I tried to keep grinding, knowing I was so far out from hitting the numbers that I needed. I tried to keep grinding when I felt like I was close and then saw the total be increased even further out of reach. I tried to keep grinding when I had friends who would compete in their first meet and qualify for Nationals on their first or second clean & jerk. I tried to keep grinding.
And I did just that.
For the past 2 years, I have set my alarm for 3:45 a.m. and gone into the gym, working on anything and everything that I could strictly to get closer to those numbers and eventually exceed them. I changed programming. I changed my focus. I changed my outlook. I changed so much, solely for the sake of those numbers. They were what drove me.
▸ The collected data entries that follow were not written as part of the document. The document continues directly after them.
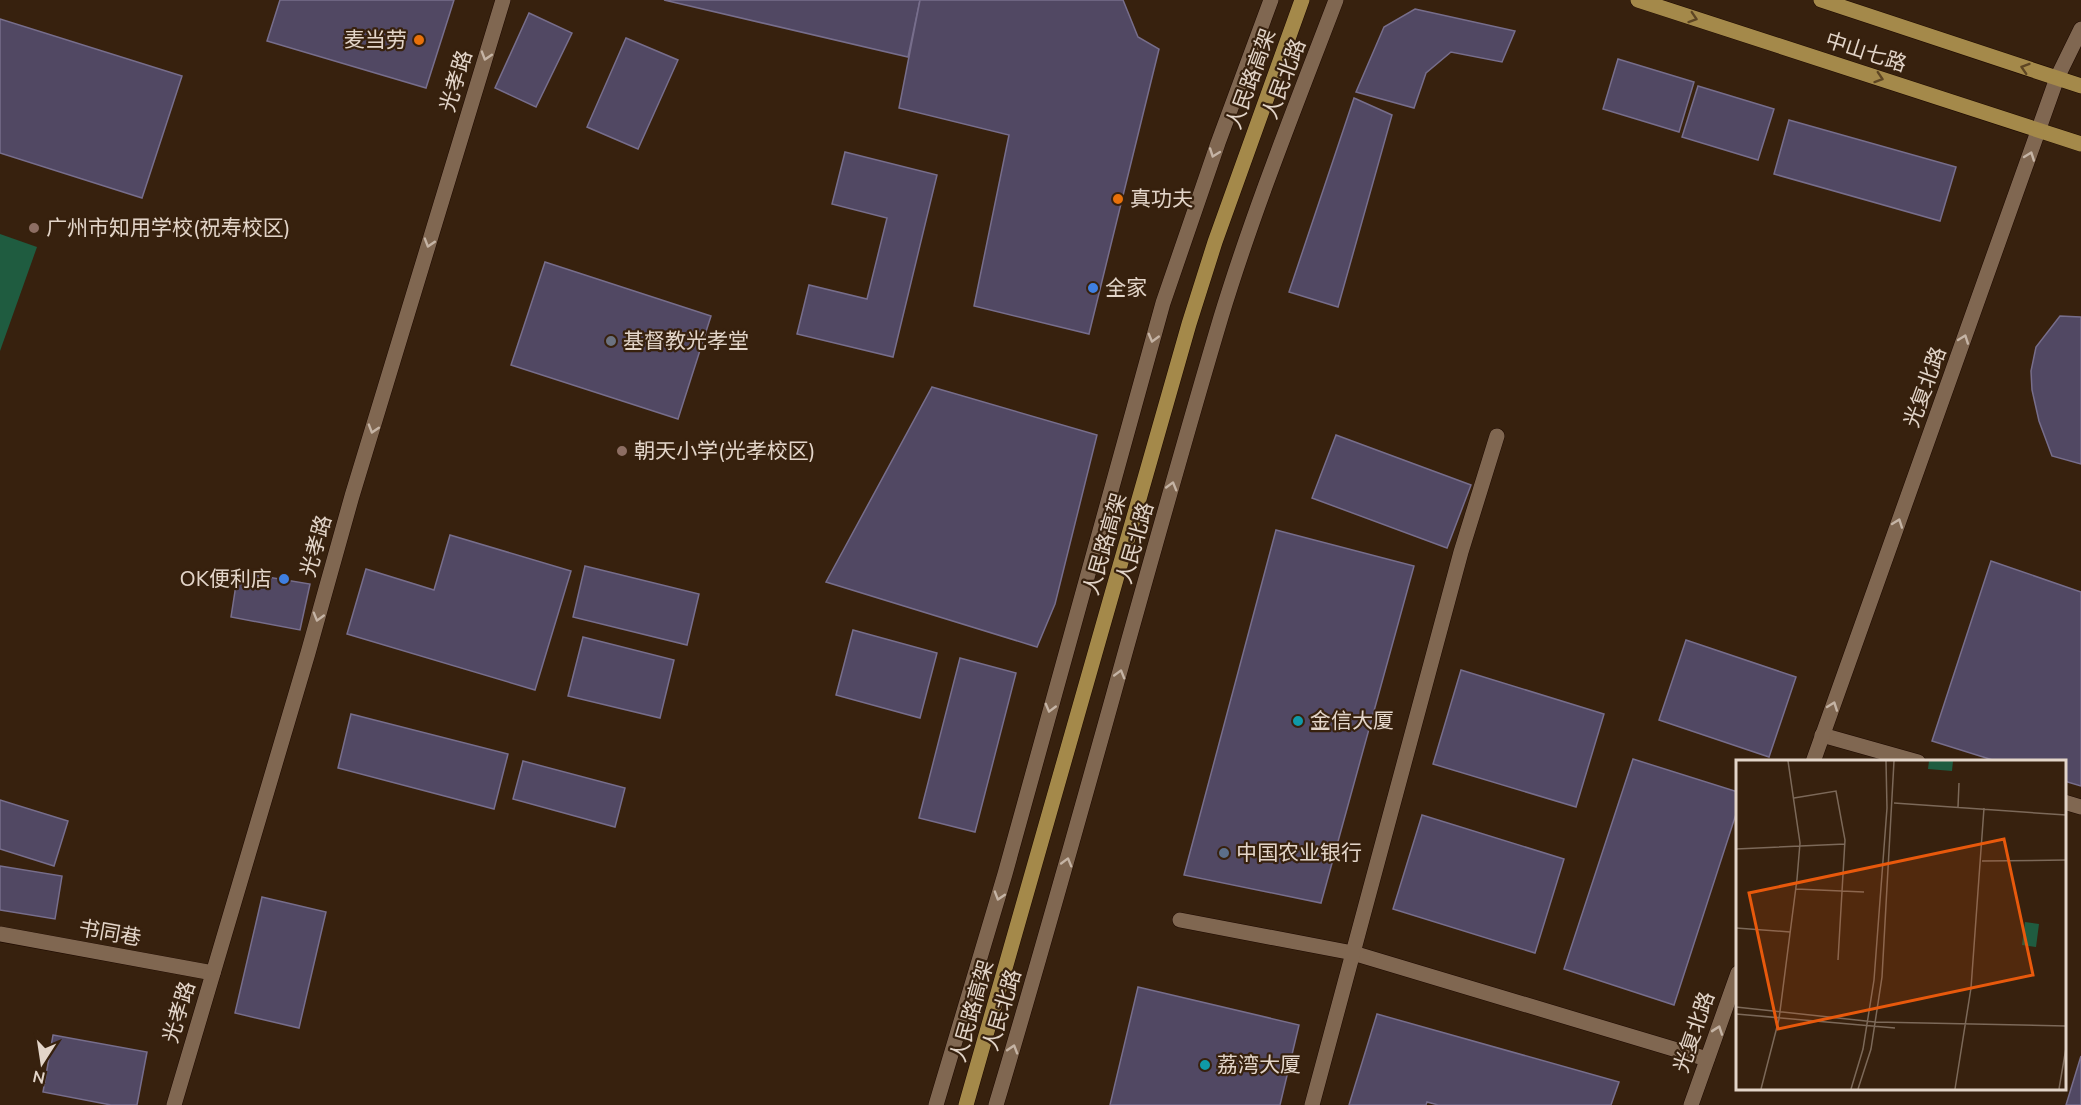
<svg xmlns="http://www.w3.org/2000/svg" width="2081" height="1105" viewBox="0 0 2081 1105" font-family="Mulish,'Noto Sans SC',sans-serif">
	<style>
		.green { fill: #1f5c40 }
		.building { fill: #514863; stroke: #776e8c; stroke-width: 1.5 }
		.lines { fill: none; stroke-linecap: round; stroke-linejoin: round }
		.service-casing { stroke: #1e0a00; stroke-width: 16 }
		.tertiary-casing { stroke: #1e0a00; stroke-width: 16 }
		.secondary-casing { stroke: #1e0a00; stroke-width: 16 }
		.primary-casing { stroke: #1e0a00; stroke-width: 16 }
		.service { stroke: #806751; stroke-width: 15 }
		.tertiary { stroke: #806751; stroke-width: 15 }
		.secondary { stroke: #806751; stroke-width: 15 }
		.primary { stroke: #a4894a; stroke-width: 15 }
		.oneway { stroke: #5d4523 }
		.oneway2 { stroke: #c5b4a5 }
		.food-dot { fill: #e8710a; stroke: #37210e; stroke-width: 2 }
		.education-dot { fill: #8d6e63; stroke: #37210e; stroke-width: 2 }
		.shop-dot { fill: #3f7fe0; stroke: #37210e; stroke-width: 2 }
		.worship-dot { fill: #6b7280; stroke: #37210e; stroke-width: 2 }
		.culture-dot { fill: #0f9aa8; stroke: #37210e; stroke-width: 2 }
		.service-dot { fill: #5c6f8a; stroke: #37210e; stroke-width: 2 }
		.labels { text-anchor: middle; stroke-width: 4.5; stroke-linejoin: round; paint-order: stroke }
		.poi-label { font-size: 21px; fill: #e3d5c9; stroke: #37210e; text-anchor: start }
		.street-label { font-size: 21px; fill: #e3d5c9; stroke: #37210e }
		.inset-road { fill: none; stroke: #7c6959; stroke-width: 1.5 }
		.view { fill: #e8590c; fill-opacity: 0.15; stroke: #e8590c; stroke-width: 3 }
		.inset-edge { fill: none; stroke: #e3d5c9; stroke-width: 3 }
	</style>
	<rect width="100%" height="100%" fill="#37210e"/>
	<path class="green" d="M 0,234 L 37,247 L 0,351 Z"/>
	<g class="building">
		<path d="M 280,0 L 454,0 L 426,88 L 267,41 Z"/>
		<path d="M 664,0 L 920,0 L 908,57 Z"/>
		<path d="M 920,0 L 1123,0 L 1138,37 L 1159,49 L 1089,334 L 974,306 L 1009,135 L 899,108 Z"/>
		<path d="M 1415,9 L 1515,31 L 1502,62 L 1451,52 L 1426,73 L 1414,108 L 1356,92 L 1384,27 Z"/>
		<path d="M 529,13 L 572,33 L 536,107 L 495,88 Z"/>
		<path d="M 0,19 L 182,76 L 142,198 L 0,153 Z"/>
		<path d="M 626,38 L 678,60 L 638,149 L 587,127 Z"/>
		<path d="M 1618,59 L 1694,82 L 1679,132 L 1603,109 Z"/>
		<path d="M 1698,86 L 1774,109 L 1758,160 L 1682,137 Z"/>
		<path d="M 1354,98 L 1392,115 L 1338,307 L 1289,292 Z"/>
		<path d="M 1789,120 L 1956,167 L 1940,221 L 1774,174 Z"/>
		<path d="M 845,152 L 937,175 L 893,357 L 797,334 L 809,285 L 867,299 L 887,218 L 832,204 Z"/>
		<path d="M 545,262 L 711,316 L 678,419 L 511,365 Z"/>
		<path d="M 2060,316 L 2081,317 L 2081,464 L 2052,456 L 2039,421 L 2032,390 L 2031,371 L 2036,347 Z"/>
		<path d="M 932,387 L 1097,435 L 1055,604 L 1037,647 L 826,582 Z"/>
		<path d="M 1336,435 L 1471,485 L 1447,548 L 1312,498 Z"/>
		<path d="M 1276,530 L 1414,566 L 1321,903 L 1184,875 Z"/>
		<path d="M 450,535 L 571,571 L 535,690 L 347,634 L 366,569 L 434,590 Z"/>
		<path d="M 1991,561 L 2081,592 L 2081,786 L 2064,781 L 2064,762 L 1999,762 L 1932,741 Z"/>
		<path d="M 585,566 L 699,594 L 687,645 L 573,617 Z"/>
		<path d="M 238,572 L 310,584 L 300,630 L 231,617 Z"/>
		<path d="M 853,630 L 937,653 L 920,718 L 836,695 Z"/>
		<path d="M 583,637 L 674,660 L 660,718 L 568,696 Z"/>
		<path d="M 1686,640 L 1796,677 L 1769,757 L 1659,720 Z"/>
		<path d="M 960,658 L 1016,673 L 975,832 L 919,818 Z"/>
		<path d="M 1461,670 L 1604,714 L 1576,807 L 1433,764 Z"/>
		<path d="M 351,714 L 508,754 L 494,809 L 338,768 Z"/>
		<path d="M 1633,759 L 1738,792 L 1738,808 L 1674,1005 L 1564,969 Z"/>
		<path d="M 523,761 L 625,788 L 615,827 L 513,799 Z"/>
		<path d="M 0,800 L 68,821 L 54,866 L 0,849 Z"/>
		<path d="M 1422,815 L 1564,859 L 1535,953 L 1393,909 Z"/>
		<path d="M 0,866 L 62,876 L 55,919 L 0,910 Z"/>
		<path d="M 262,897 L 326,912 L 299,1028 L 235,1013 Z"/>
		<path d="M 1138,987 L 1299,1025 L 1280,1105 L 1110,1105 Z"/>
		<path d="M 1377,1014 L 1619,1082 L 1611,1105 L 1438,1105 L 1427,1102 L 1426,1105 L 1349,1105 Z"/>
		<path d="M 53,1035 L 147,1052 L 137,1105 L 111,1105 L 43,1092 Z"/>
		<path d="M 2081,1056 L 2081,1105 L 2066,1105 Z"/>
	</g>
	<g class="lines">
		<g class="service-casing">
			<g id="service">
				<path d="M 1822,735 L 1918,762"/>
				<path d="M 2064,802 L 2081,807"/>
				<path d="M 1180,920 L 1353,953 L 1707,1059"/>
				<path d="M 0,934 L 213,973"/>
				<path d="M 1312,1105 L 1461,552 L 1497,436"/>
			</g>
		</g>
		<g class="tertiary-casing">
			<g id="tertiary">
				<path d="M 1813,762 L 2057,78 L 2081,29"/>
				<path d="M 174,1105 L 308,653 L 352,496 L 503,0"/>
				<path d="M 1691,1105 L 1738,973"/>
			</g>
		</g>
		<g class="secondary-casing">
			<g id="secondary">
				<path d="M 936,1105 L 1005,874 L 1163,303 L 1218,143 L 1271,0"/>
				<path d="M 996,1105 C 1075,843 1143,579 1221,317 C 1254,209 1296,105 1336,0"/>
			</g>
		</g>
		<g class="primary-casing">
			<g id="primary">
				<path d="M 1638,0 L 2081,144"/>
				<path d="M 1821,0 L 2081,86"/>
				<path d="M 966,1105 L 1189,324 L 1215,242 L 1302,0"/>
			</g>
		</g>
		<use href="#service" class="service"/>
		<use href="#tertiary" class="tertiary"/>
		<use href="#secondary" class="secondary"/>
		<use href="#primary" class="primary"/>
	</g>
	<defs><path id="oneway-chevron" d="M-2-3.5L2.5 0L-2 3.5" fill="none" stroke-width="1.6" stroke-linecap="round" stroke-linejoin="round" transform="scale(1.5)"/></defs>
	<g class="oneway">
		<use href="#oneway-chevron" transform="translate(1693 18) rotate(18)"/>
		<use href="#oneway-chevron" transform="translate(2025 68) rotate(-162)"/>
		<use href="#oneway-chevron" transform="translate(1879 78) rotate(18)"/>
	</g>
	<g class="oneway2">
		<use href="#oneway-chevron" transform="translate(486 56) rotate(107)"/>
		<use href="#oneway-chevron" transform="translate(1214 153) rotate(110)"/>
		<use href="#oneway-chevron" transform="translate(2030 156) rotate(-70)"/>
		<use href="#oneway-chevron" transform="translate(429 243) rotate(107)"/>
		<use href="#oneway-chevron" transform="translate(1153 338) rotate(105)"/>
		<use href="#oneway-chevron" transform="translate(1964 339) rotate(-70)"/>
		<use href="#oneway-chevron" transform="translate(373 429) rotate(107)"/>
		<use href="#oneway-chevron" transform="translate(1172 486) rotate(-74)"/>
		<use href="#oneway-chevron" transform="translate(1898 523) rotate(-70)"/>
		<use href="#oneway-chevron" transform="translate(318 617) rotate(106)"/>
		<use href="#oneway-chevron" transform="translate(1120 674) rotate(-74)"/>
		<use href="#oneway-chevron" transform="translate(1833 706) rotate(-70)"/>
		<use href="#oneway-chevron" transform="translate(1050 708) rotate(105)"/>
		<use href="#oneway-chevron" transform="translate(1067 862) rotate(-74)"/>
		<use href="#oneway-chevron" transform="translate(999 896) rotate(107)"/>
		<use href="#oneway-chevron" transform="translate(1718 1030) rotate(-71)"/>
		<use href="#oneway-chevron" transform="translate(1013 1049) rotate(-73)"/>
	</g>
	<g class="food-dot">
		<circle cx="419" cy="40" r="6"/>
		<circle cx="1118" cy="199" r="6"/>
	</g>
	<g class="education-dot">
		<circle cx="34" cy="228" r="6"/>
		<circle cx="622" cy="451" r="6"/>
	</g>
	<g class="shop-dot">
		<circle cx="1093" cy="288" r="6"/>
		<circle cx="284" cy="579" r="6"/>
	</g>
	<circle class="worship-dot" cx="611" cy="341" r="6"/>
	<g class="culture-dot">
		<circle cx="1298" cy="721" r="6"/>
		<circle cx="1205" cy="1065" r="6"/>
	</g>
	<circle class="service-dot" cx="1224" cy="853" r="6"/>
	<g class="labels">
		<g class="poi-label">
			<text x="407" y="47" text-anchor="end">麦当劳</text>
			<text x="1130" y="206">真功夫</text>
			<text x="46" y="235">广州市知用学校(祝寿校区)</text>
			<text x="1105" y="295">全家</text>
			<text x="623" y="348">基督教光孝堂</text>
			<text x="634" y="458">朝天小学(光孝校区)</text>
			<text x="272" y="586" text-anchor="end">OK便利店</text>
			<text x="1310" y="728">金信大厦</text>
			<text x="1236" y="860">中国农业银行</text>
			<text x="1217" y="1072">荔湾大厦</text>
		</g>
		<g class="street-label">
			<text transform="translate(1866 52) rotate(18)" y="7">中山七路</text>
			<text transform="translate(1251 79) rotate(-70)" y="7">人民路高架</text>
			<text transform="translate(1284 79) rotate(-69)" y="7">人民北路</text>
			<text transform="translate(456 81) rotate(-73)" y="7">光孝路</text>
			<text transform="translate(1925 387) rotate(-70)" y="7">光复北路</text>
			<text transform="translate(1135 543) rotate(-74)" y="7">人民北路</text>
			<text transform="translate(1105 544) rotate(-74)" y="7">人民路高架</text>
			<text transform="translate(316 546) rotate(-74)" y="7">光孝路</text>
			<text transform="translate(110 933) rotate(10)" y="7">书同巷</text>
			<text transform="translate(1002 1010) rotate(-73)" y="7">人民北路</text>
			<text transform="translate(972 1011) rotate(-74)" y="7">人民路高架</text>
			<text transform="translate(179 1012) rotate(-73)" y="7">光孝路</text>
			<text transform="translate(1694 1032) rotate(-71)" y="7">光复北路</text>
		</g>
	</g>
	<g transform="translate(1736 760)">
		<rect width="330" height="330" fill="#37210e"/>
		<path d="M 193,1 L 217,1 L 216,11 L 192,9 ZM 289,162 L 303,164 L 300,187 L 286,185 Z" fill="#1f5c40"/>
		<path class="inset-road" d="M 58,38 L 100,31 L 109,80 L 102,200M 158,43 L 330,55M 222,47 L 223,23M 0,89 L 109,84M 246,101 L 330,100M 60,129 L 128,132M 0,168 L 54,172M 0,247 L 139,262 L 330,266M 0,254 L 159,268M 25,329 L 43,259 L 61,119 L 64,83 L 52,1M 115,329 L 127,289 L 138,220 L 151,48 L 150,1M 122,329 L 135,289 L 146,217 L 158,1M 219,329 L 235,228 L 248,48M 323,329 L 330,288"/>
		<path class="view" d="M 268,79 L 297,215 L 42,269 L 13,133 Z"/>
		<rect width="330" height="330" class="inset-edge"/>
	</g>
	<g transform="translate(42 1063) rotate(192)" stroke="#37210e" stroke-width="4.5" paint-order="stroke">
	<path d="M0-4.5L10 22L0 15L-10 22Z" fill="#e3d5c9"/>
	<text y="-9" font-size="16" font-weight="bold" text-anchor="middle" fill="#e3d5c9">N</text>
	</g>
</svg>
I put too much pressure on myself because of those numbers. Last year, I signed up for a few meets back to back and every time I walked into the door for training, I was focused on Nationals. It drove me. I believe at some point it began to drive me into the ground. If I had a bad day in training, I wasn’t able to just shake it off and start fresh the following day. I felt behind. I felt the weight of not meeting my goals. And when I left a meet without being able to lift what I needed to lift, I felt like a failure.
I totally lost track of the fun in the process. I totally lost track that very few people can lift weights competitively. I lost track of all of the PRs and successes that come with overcoming a bad back injury. I lost track of so much.
Over the past two training cycles, I have had a few “heavy single” days where I have hit over the number that I need for Masters Nationals. And when I first realized that I figured that it would be a huge source of pride and accomplishment. Oddly enough, it wasn’t. I didn’t really feel all that different than I do now. It made me wonder if being able to hit those those numbers now (Albeit training and not yet on the platform) has taken some of the allure away.
I am certainly still driven to qualify, but I feel like that this goal is finally within reach and that I need to start also thinking about what is next after this.